• OPGAVE: Selecteer in het onderstaande materiaal elke regel waarin de tekenreeks "been" voorkomt en neem die regels over. Het onderscheid tussen hoofdletters en kleine letters telt mee.

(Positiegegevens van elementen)
━━━━

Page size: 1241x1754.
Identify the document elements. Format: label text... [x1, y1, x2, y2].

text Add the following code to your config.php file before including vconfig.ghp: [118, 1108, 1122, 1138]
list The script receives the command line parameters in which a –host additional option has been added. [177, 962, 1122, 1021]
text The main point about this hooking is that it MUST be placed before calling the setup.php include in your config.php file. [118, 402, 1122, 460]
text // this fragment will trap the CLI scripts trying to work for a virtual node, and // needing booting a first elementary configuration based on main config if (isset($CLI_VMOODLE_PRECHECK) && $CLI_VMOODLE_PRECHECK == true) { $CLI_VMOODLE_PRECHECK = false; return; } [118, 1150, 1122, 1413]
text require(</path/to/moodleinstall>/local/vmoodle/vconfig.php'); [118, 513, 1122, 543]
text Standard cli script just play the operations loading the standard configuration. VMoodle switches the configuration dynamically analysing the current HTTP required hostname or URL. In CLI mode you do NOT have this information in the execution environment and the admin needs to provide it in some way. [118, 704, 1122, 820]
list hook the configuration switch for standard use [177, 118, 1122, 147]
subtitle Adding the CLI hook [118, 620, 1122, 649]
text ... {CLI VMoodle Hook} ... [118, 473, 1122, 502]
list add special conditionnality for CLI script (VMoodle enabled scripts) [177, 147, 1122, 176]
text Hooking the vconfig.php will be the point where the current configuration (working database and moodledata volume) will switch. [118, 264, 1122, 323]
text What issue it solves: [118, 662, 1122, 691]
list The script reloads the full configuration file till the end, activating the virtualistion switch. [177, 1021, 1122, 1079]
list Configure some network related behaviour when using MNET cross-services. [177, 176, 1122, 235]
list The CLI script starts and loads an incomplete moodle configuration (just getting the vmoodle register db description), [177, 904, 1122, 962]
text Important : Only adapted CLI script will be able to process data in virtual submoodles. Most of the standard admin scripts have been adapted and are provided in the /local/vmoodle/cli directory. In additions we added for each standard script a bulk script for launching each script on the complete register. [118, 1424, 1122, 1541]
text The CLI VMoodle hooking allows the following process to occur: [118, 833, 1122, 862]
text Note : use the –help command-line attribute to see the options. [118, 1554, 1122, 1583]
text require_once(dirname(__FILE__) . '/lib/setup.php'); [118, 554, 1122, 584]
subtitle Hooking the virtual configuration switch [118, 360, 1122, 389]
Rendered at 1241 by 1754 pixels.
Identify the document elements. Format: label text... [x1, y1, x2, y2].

━━━━

• UITWERKING:
list The script receives the command line parameters in which a –host additional option has been added. [177, 962, 1122, 1021]
text Important : Only adapted CLI script will be able to process data in virtual submoodles. Most of the standard admin scripts have been adapted and are provided in the /local/vmoodle/cli directory. In additions we added for each standard script a bulk script for launching each script on the complete register. [118, 1424, 1122, 1541]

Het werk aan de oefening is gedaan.